Prima di tutto si prepara il ripieno. Affettare grossolanamente porri e cipolle e metterli a stufare in padella con un pochino di acqua, giusto per non farli attaccare. Cuocere qualche minuto con il coperchio e aggiungere la verza tagliata a striscioline, aggiustare con sale e pepe e continuare a cuocere a fuoco basso (sempre con il coperchio). Nel frattempo si prepara la pasta; mescolare farina e crusca e aggiungere un cucchiaio di olio. Di seguito aggiungere anche l’acqua, pian pianino, finché non raggiunge la giusta consistenza (ne dovrebbe bastare la metà della farina, ma dipende sempre dal tipo di farina che si usa). Spolverare con un pizzico di sale, pepe e, se ci va, erbe aromatiche (io ho messo un po’ di erba cipollina). Impastare per bene e stendere la pasta sottile sottile cercando di raggiungere una dimensione maggiore della base della nostra teglia.   La pasta in più è necessaria, non va tolta, servirà dopo per rigirare i bordi sul ripieno. Adagiare la sfoglia nella teglia precedentemente coperta di carta da forno e far aderire bene alla base. Quando le verdure saranno appassite per bene aggiustare di sale, pepe e spezie varie e lasciar intiepidire. Dopodiché trasferire le nostre verdurine nella teglia, livellare per bene e rigirare i bordini. Ora la nostra torta è pronta per essere infornata a 180° per una mezz’oretta-40 minuti, dipende dalla potenza del vostro forno. Servire fredda e buon appetito :)
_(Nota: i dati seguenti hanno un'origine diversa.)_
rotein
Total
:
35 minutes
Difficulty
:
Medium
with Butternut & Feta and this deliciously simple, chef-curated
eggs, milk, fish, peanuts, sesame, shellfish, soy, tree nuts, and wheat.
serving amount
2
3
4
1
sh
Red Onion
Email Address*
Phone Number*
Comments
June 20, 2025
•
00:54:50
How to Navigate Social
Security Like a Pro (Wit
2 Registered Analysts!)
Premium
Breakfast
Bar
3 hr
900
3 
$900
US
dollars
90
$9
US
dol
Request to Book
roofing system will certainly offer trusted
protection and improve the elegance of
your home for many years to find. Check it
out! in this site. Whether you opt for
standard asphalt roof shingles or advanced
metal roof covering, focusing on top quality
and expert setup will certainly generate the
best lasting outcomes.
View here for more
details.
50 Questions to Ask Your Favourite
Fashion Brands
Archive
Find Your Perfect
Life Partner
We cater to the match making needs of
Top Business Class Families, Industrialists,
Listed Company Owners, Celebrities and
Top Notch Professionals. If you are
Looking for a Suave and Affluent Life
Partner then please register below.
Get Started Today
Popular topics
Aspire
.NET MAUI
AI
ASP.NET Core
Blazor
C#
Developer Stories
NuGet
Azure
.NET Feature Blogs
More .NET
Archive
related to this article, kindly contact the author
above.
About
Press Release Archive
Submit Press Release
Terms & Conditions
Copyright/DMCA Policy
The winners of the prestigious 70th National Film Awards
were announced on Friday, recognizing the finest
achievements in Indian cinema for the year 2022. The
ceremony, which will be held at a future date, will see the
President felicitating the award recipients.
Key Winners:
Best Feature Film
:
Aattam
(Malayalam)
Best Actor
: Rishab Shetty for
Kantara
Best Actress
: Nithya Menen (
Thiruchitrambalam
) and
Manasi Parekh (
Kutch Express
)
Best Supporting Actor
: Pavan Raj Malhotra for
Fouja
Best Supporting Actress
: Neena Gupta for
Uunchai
Ps. più avanti farò un post sull’autoproduzione del pane  con farine di grani antichi (ovviamente con pasta madre). Ma se qualcuno fosse curioso (sisi dai, siate curiosi, ne vale davvero la pena!) lascio il link della pagina dedicata all’Azienda Biologica Floriddia, dove mi servo per le farine (e per un sacco di altre cose deliziose) http://www.ilmulinoapietra.it/ , un meraviglioso posto in mezzo alle colline toscane, dove grani antichi, qualità e amore per la terra fanno da padroni!

Buona cena, buona fine dell’anno e buon inizio! E mi raccomando niente botti!!